Teks Bacaan
Pada 31 Desember 1600, Inggris memulai mendirikan perusahaan dagang di Asia bernama Perusahaan Hindia Timur Britania dan berpusat di Kalkuta. Kemudian Belanda menyusul tahun 1602 dan Prancis pun tak mau ketinggalan dengan mendirikan Perusahaan Hindia Timur Prancis tahun 1604.
Pada 20 Maret 1602, para pedagang Belanda mendirikan Verenigde Oostindische Compagnie. Di masa itu, terjadi persaingan sengit di antara negara-negara Eropa, yaitu Portugis, Spanyol, Inggris, Prancis, dan Belanda, untuk memperebutkan hegemoni perdagangan di Asia Timur. Untuk menghadapai masalah ini, Staaten Generaal di Belanda, VOC diberi wewenang memiliki tentara yang harus mereka biayai sendiri. Selain itu, VOC juga mempunyai hak, atas nama Pemerintah Belanda yang waktu itu masih berbentuk republik, untuk membuat perjanjian kenegaraan dan menyatakan perang terhadap suatu negara. Wewenang ini yang mengakibatkan, bahwa suatu perkumpulan dagang seperti VOC, dapat bertindak seperti layaknya satu negara.

Kegiatan
Lanjutkan teks bacaan tentang perusahaan dagang Eropa di Asia, mulai setelah kalimat terakhirnya. Materi berikut terpisah dari teks bacaan.

Data Tersimpan
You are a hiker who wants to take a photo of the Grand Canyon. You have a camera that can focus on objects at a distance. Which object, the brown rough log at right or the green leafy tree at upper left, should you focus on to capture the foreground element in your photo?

Jawaban
Perusahaan ini mendirikan markasnya di Batavia (sekarang Jakarta) di pulau Jawa. Pos kolonial lainnya juga didirikan di tempat lainnya di Hindia Timur yang kemudian menjadi Indonesia, seperti di kepulauan rempah-rempah (Maluku), yang termasuk Kepulauan Banda di mana VOC manjalankan monopoli atas pala dan fuli. Metode yang digunakan untuk mempertahankan monompoli termasuk kekerasan terhadap populasi lokal, dan juga pemerasan dan pembunuhan massal.
Pos perdagangan yang lebih tenteram terletak di Deshima, pulau buatan di lepas pantai Nagasaki. Daerah ini adalah tempat satu-satunya di mana orang Eropa dapat berdagang dengan Jepang.
Pada 1603, VOC memperoleh izin di Banten untuk mendirikan kantor perwakilan dan pada 1610, Pieter Both diangkat menjadi Gubernur Jenderal VOC pertama (1610-1614), tetapi memilih Jayakarta sebagai pusat administrasi VOC. Sementara itu, Frederik de Houtman menjadi Gubernur VOC di Ambon (1605-1611) dan setelah itu menjadi Gubernur untuk Maluku (1621-1623).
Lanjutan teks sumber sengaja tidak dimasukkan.